Giselle Bundchen published a book in 2018, in which she shares personal stories about her life. In it, she admits to having panic attacks and thoughts of suicide prior to her breakout appearance on the runway as a supermodel. During an interview with People Magazine, she said “Things can be looking perfect on the outside, but you have no idea what’s really going on,”
Now, how many times have you or I thought the exact same time? Honestly, for me one too many times.

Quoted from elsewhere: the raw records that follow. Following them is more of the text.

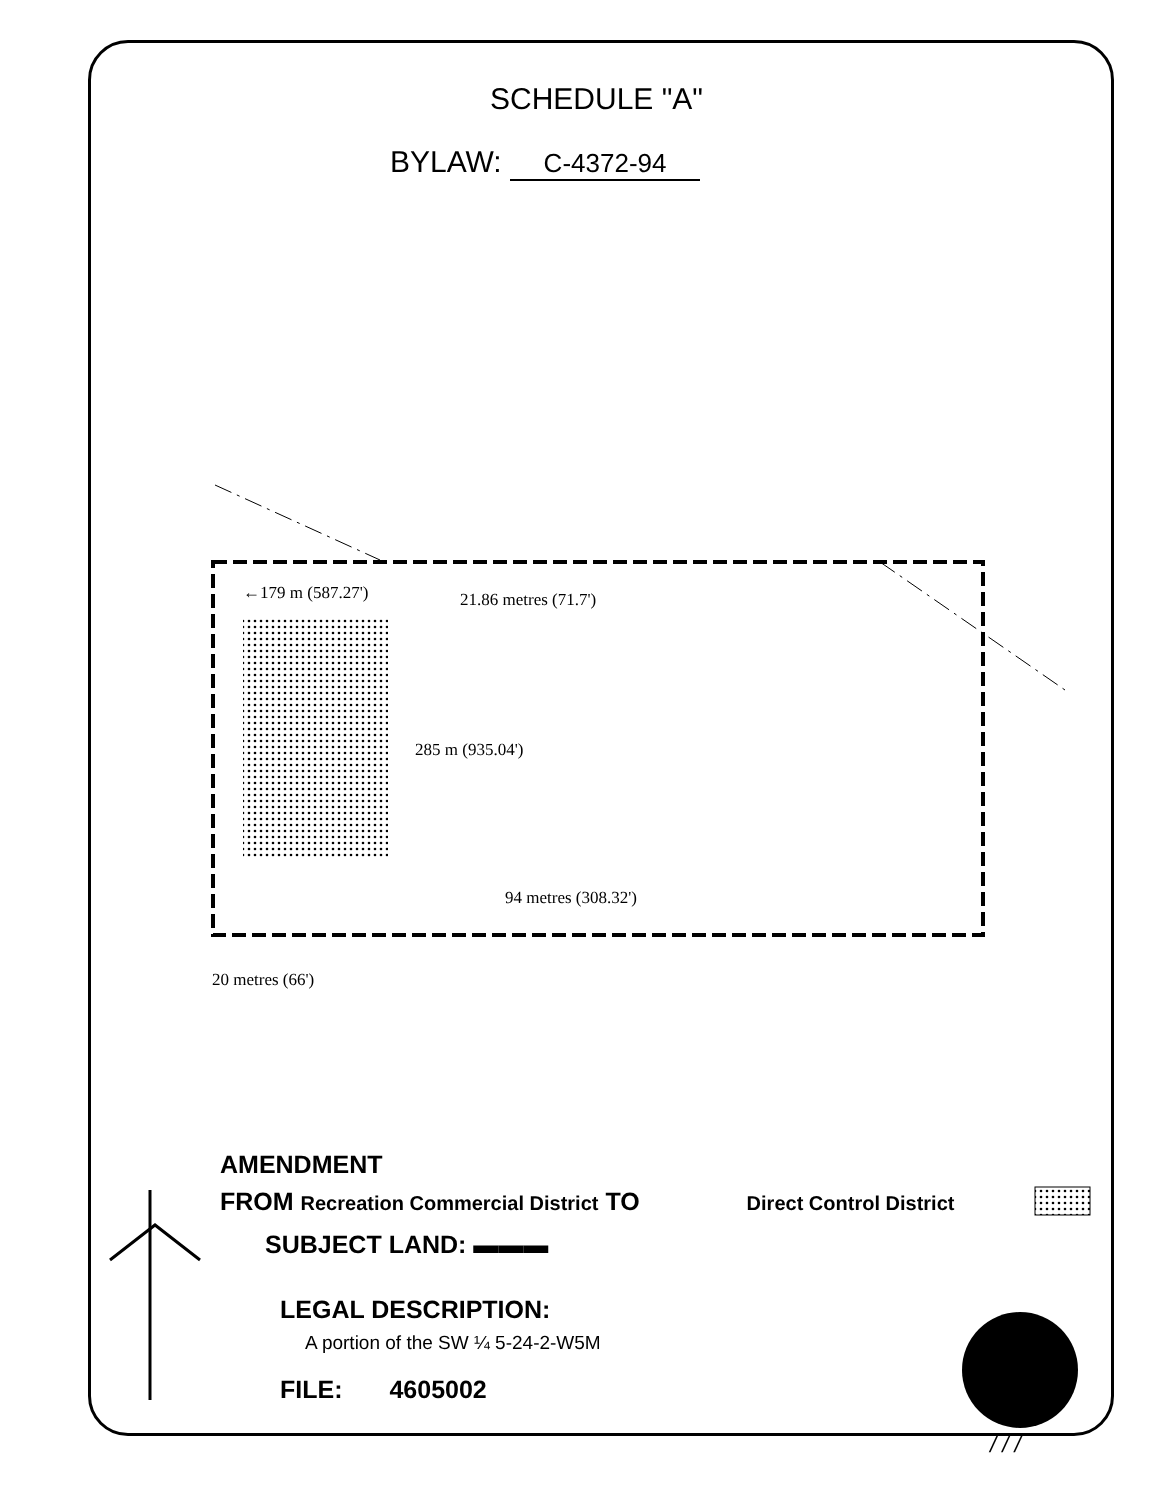SCHEDULE "A"
BYLAW: C-4372-94
←179 m (587.27') 21.86 metres (71.7')
285 m (935.04')
94 metres (308.32')
20 metres (66')
AMENDMENT
FROM Recreation Commercial District TO Direct Control District
SUBJECT LAND: ▬▬▬
LEGAL DESCRIPTION:
A portion of the SW ¼ 5-24-2-W5M
FILE: 4605002
/ / /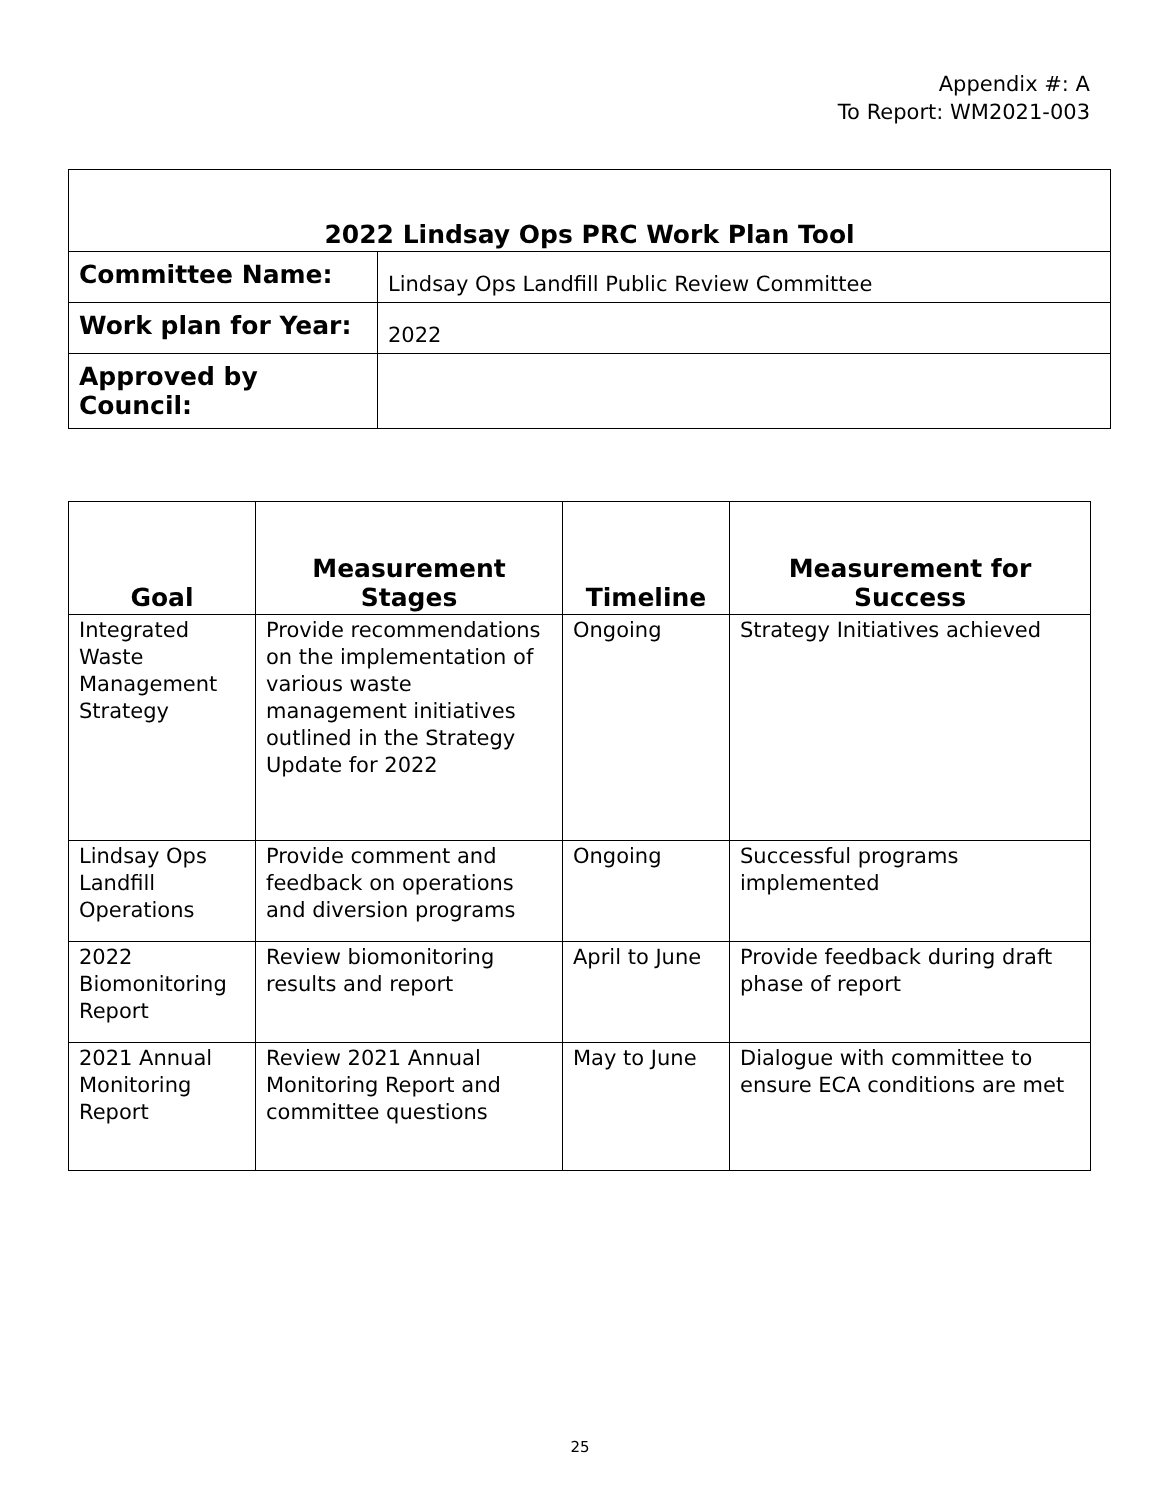Appendix #: A
To Report: WM2021-003
| 2022 Lindsay Ops PRC Work Plan Tool | |
| Committee Name: | Lindsay Ops Landfill Public Review Committee |
| Work plan for Year: | 2022 |
| Approved by Council: | |
| Goal | Measurement Stages | Timeline | Measurement for Success |
| --- | --- | --- | --- |
| Integrated Waste Management Strategy | Provide recommendations on the implementation of various waste management initiatives outlined in the Strategy Update for 2022 | Ongoing | Strategy Initiatives achieved |
| Lindsay Ops Landfill Operations | Provide comment and feedback on operations and diversion programs | Ongoing | Successful programs implemented |
| 2022 Biomonitoring Report | Review biomonitoring results and report | April to June | Provide feedback during draft phase of report |
| 2021 Annual Monitoring Report | Review 2021 Annual Monitoring Report and committee questions | May to June | Dialogue with committee to ensure ECA conditions are met |
25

I’m guilty of trying too hard to stage a perfect picture of my life. While married, I worked incessantly to put on a show hoping my life would appear flawless. The task is not only exhausting, it isn’t rewarding. The total opposite happens. It ruins you internally because you aren’t being true to yourself. I was desperately trying to appease an audience. I wanted everyone to think my life was amazing. As life would have it, the only one fooled other than strangers who didn’t know any better was “Sincerely yours.” Those closest to me, people who knew me at the core weren’t deceived by my acting chops.
Somehow, I believed a level of perfection was tied into my self-worth. The truth was, I was far from perfect! Instead, fearful of everything. terrified of the rejection or ridicule that would come if I revealed all the things that were wrong! It was a time of despair and heartache causing some isolation.
Nowadays, things are different. I’ve taken accountability of my mistakes and failures which I nicknamed “sleeping woman’s life lessons.” I don’t owe anyone explanations for who I am because I’m enough. Some time ago, I came across the term “perfectly imperfect.” It’s a simple phrase, yet, complex. It accurately describes how I feel about myself present day. Accepting and embracing the woman I’ve become is one of my greatest wins.
How did I get to this point? Like everything else in life by doing the work no matter where it would take me. These 3 steps helped me immensely, maybe they’ll get you started on this part of your journey.
1. Showing up for yourself every single day is essential. We have to be willing to drop our bags and open them up to the world. Unapologetic for who you are, you’re beautiful inside and out. No matter what anyone else thinks. We all have our share of spring cleaning to do. We’re work in progress. Consider all the gifts you bring to the world.
2. Having a desire to love. If you don’t embrace and love yourself – you will never accept all of you. Your faults, flaws or mistakes are part of you but don’t define you.
3. Understand this, you are unequivocally, not the only person with insecurities. We all have them. They manifest differently and in varying proportions but as human beings it’s ok to have them. The most self-assured individual hides an inch of insecurity at the very least.
Having insecurities doesn’t make us weak. It takes courage to let go but can be empowering to own everything about who you are. Especially those things you don’t necessarily love about yourself. The vulnerability in showing your human side is what connects us to others.
Be prepared, it’s a labor of love to come to terms with the person you are. The work never ends because constant reinforcement is necessary to maintain the new mindset. Anyone can have an off day. I can’t permanent delete self-doubt. However, I’m able to silence the voice that tells me “you’re not good enough.” Why? Because now I know, I’m so much more.
There isn’t a magic trick that will make insecurities disappear. These are steps I repeat daily to remind me of what is real. The more I do them the stronger my self-confidence. It builds over time and requires patience.
Let me know if any of these help you towards finding authenticity. If I did it, you can too!